Apparently seeing and having common sense
about didn’t go hand-in-hand.
“Hey, Lily,” she said as she approached the bench. Lily looked up, and the gnome dropped the cobwebs, skittering away and chattering all the while.
“Wait, come back!” Lily cried as the gnome disappeared into the bushes. “She’s a friend! She won’t hurt you!”
Cass smirked to herself. I wouldn’t be so sure about that, she thought wryly. Word of her eviction of the brownie must have been going around, based on the scowl the gnome was giving her from between the curling branches of a fern.
“So,” Cass said, sitting on the bench beside Lily in the spot vacated by the gnome. The seat was still warm, she noticed with a frown. “What are you doing here, exactly?”
“I’m sorry, ma’am,” Lily said, doing that thing that only kids seem to be able to accomplish, sitting up straight and slouching at the same time, with her hands on her knees and her arms ramrod straight. Her face was red, and she didn’t quite look Cass in the eye. Cass tried not to let the “ma’am” bug her. She supposed that, to a nine-year-old, all adults were ma’ams. “I know you said this was private property. I just… I didn’t know where else to go. I always used to come here in the summer, before. My friends live here.”
“Your… friends?”
“Yeah. Like the gnome who was just here. And Mr. Green.”

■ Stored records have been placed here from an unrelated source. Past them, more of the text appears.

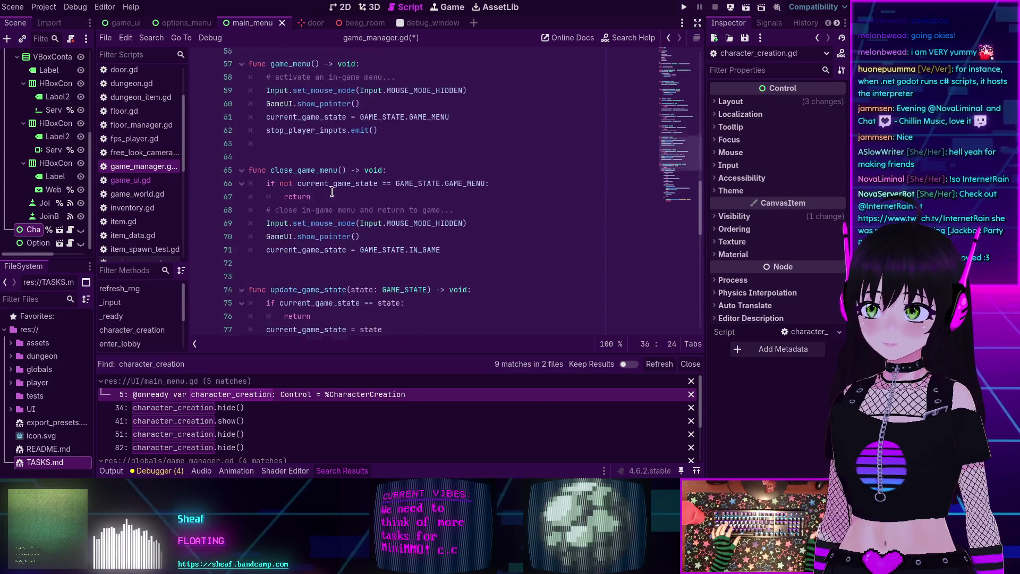
pyautogui.scroll(-7, 331, 191)
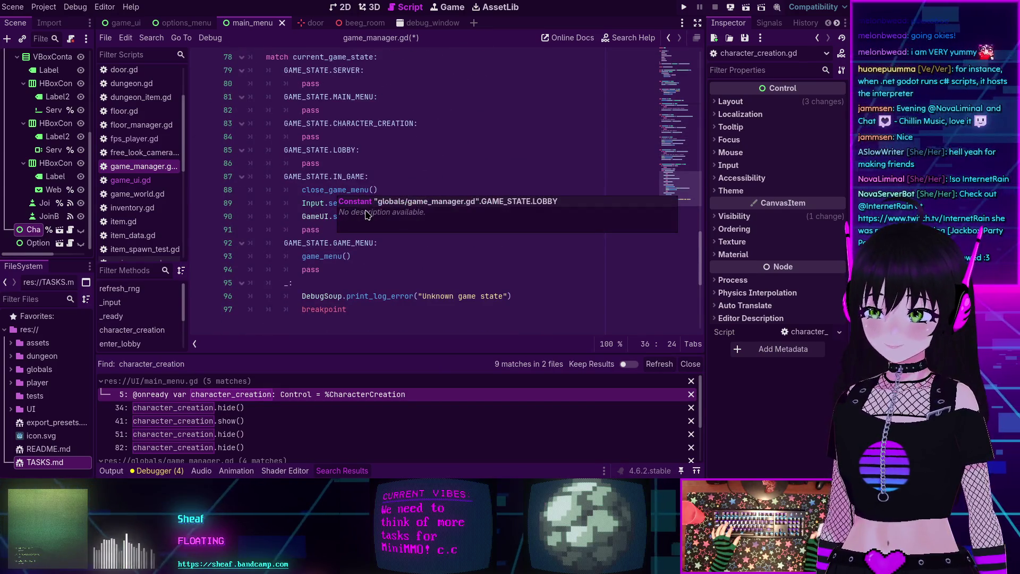
pyautogui.scroll(11, 301, 175)
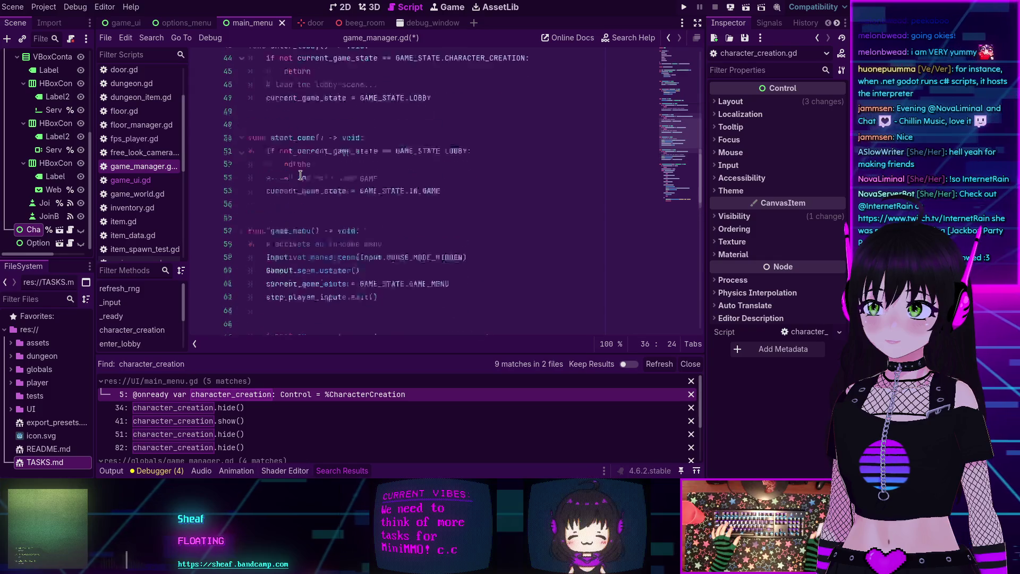
pyautogui.scroll(-6, 313, 177)
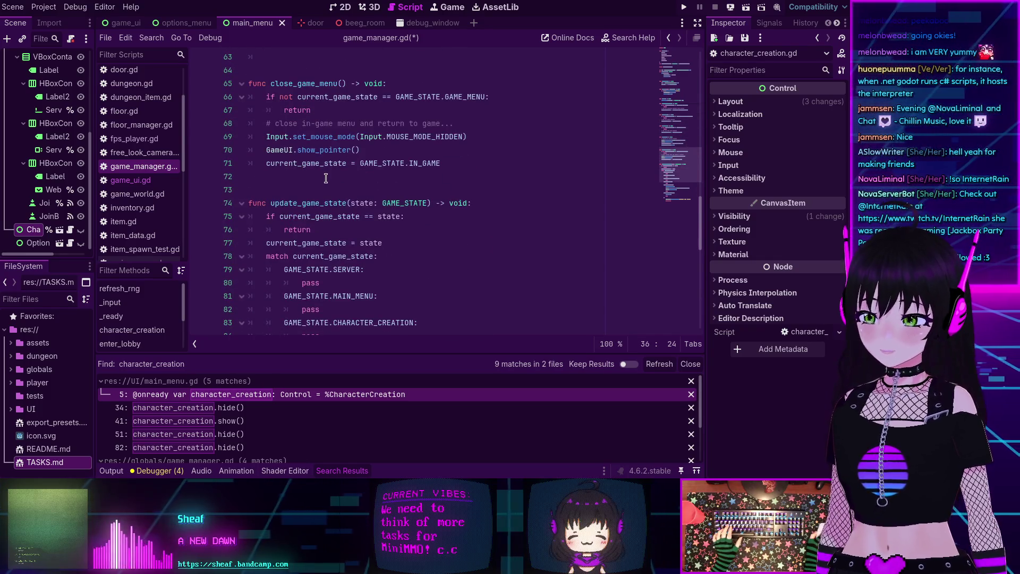
pyautogui.press('ctrl+s')
pyautogui.scroll(-3, 326, 178)
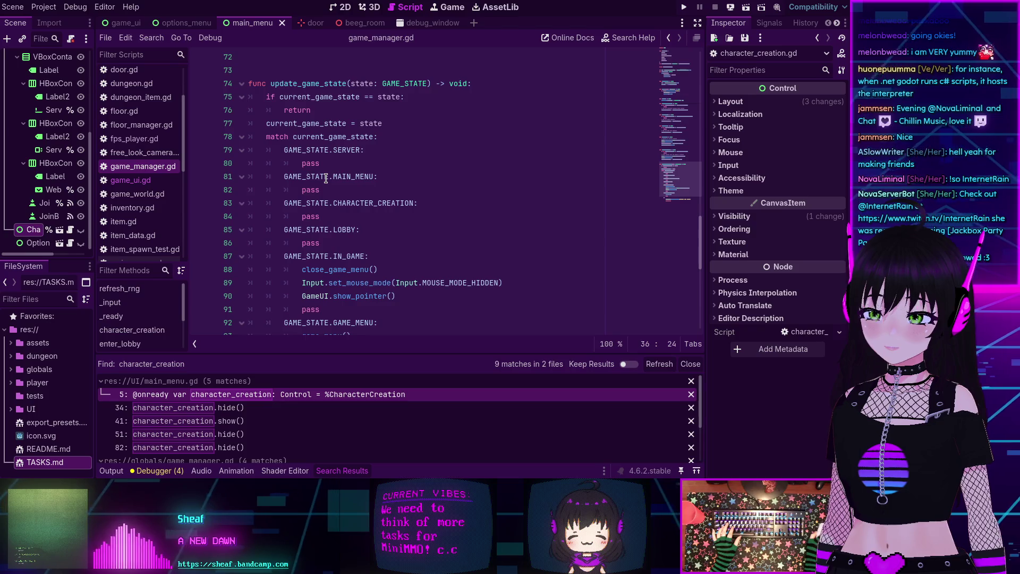
pyautogui.scroll(-2, 325, 179)
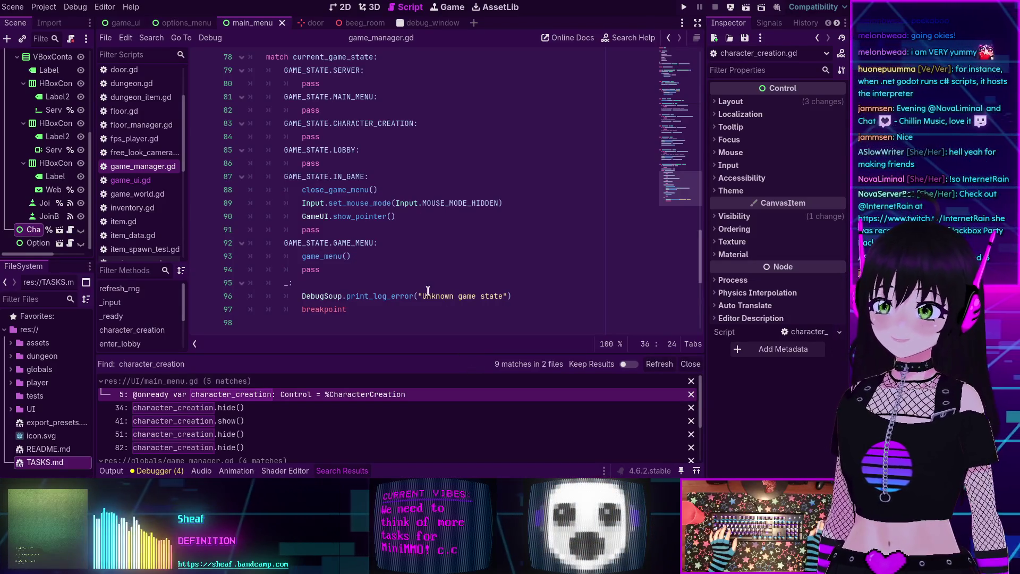
# Place the caret in the CHARACTER_CREATION match case, then collapse the Search Results panel
pyautogui.click(415, 309)
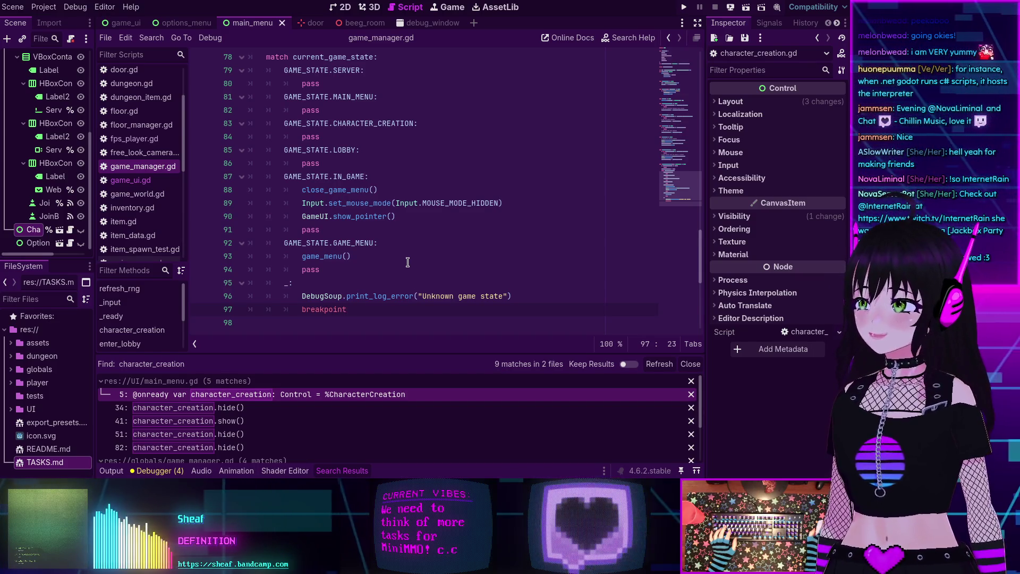
pyautogui.scroll(3, 409, 250)
pyautogui.click(414, 242)
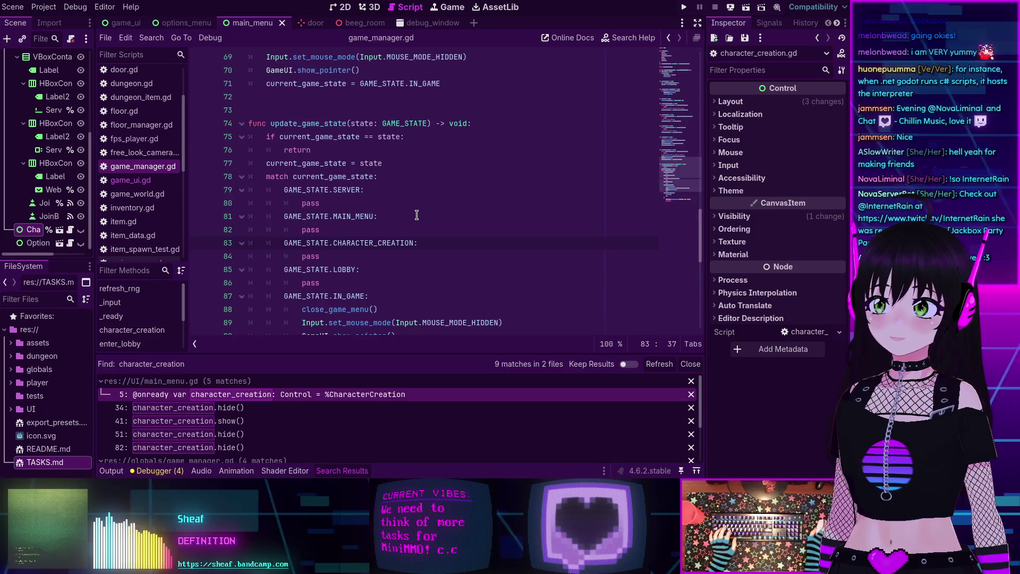
pyautogui.scroll(10, 417, 217)
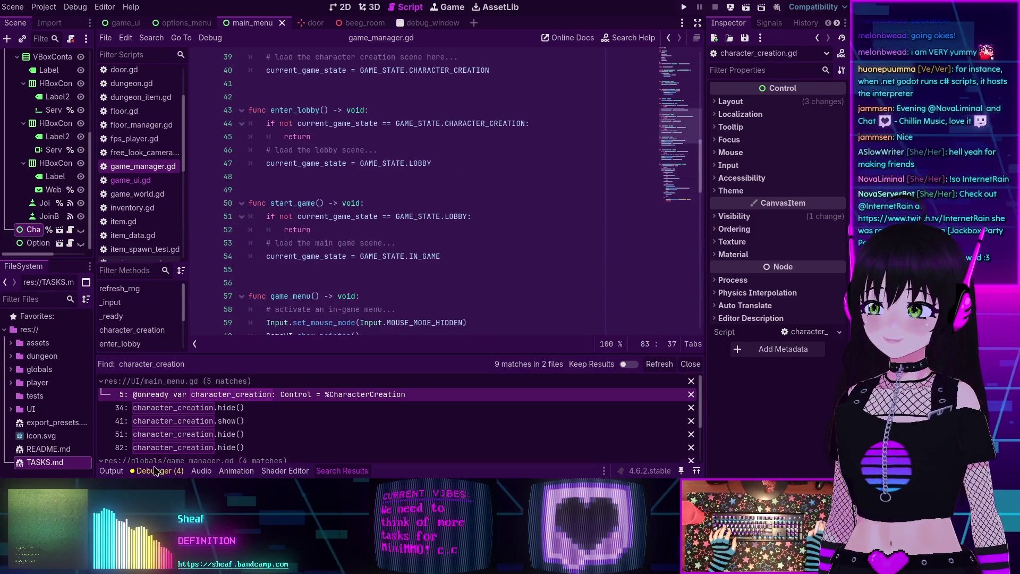
pyautogui.click(342, 470)
# Read through game_manager.gd's game-state functions and select the character_creation function name
pyautogui.scroll(-11, 377, 208)
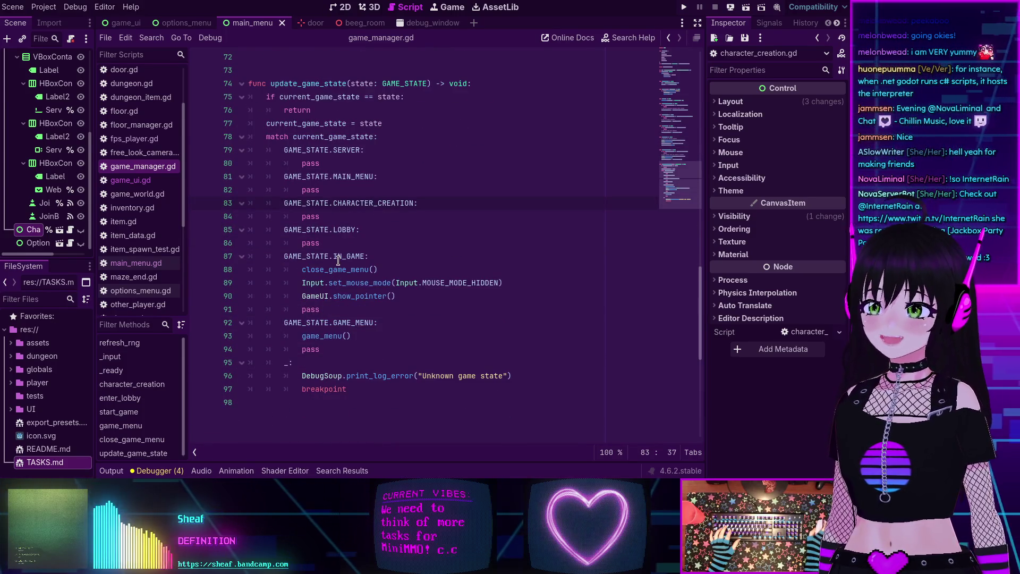
pyautogui.scroll(6, 334, 259)
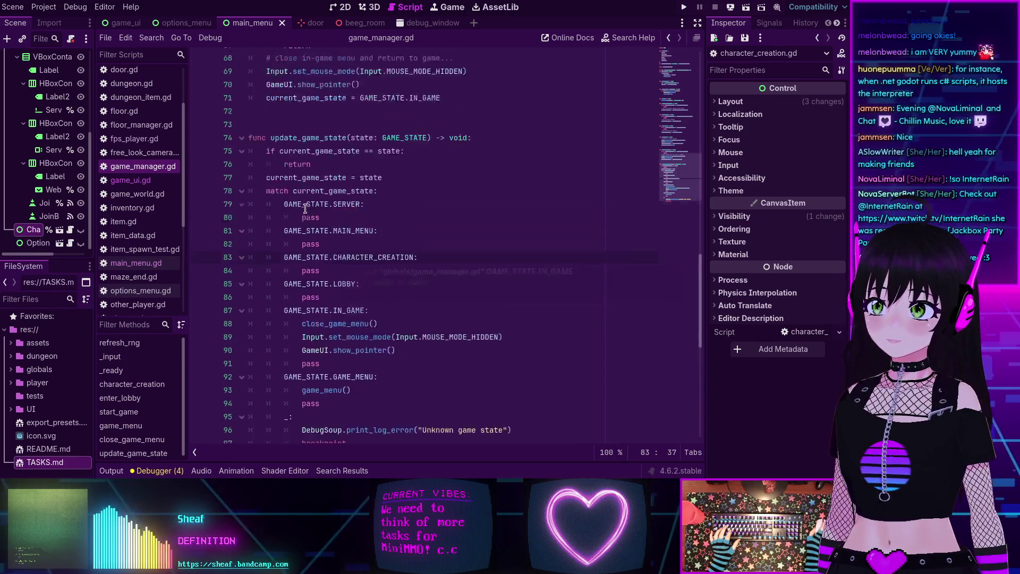
pyautogui.scroll(11, 435, 244)
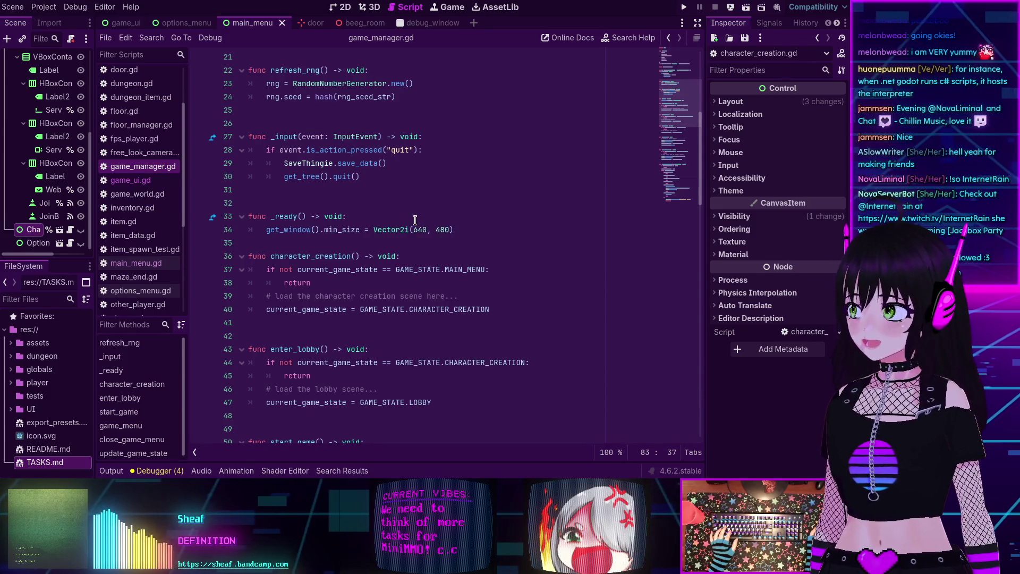
pyautogui.scroll(2, 405, 220)
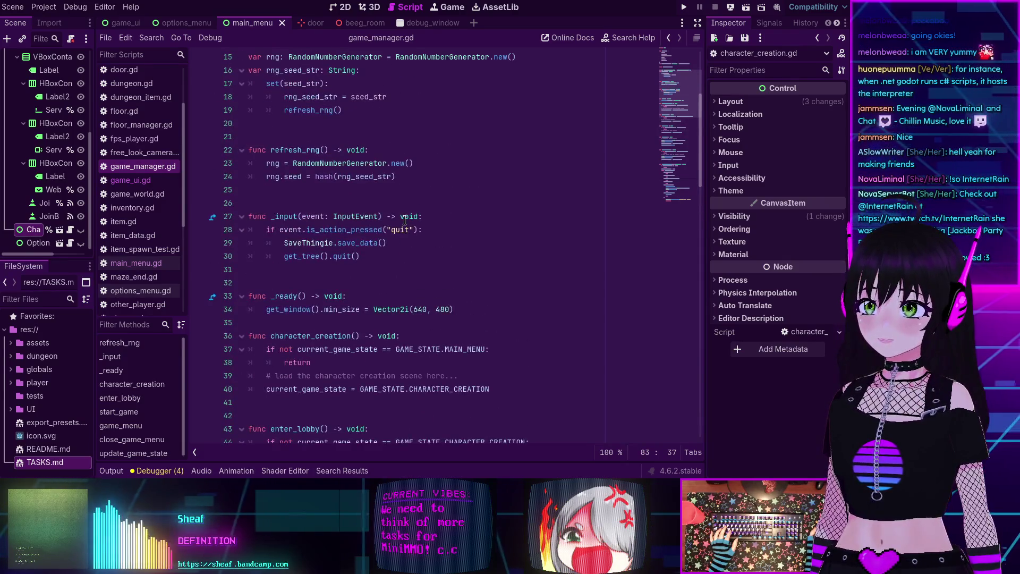
pyautogui.scroll(4, 405, 221)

Cass’s brow furrowed. “Who’s Mr. Green?”
“You really don’t know?”
The response hadn’t come from Lily, but from a familiar high-pitched voice over her left shoulder. She turned to see the green fae, who had come down from the tree’s high branches and was sitting on a paving stone at the edge of the garden, watching Cass and the girl.
“Mr. Green!” Lily cried in delight. “There you are! I haven’t seen you in a week. I was starting to get worried!”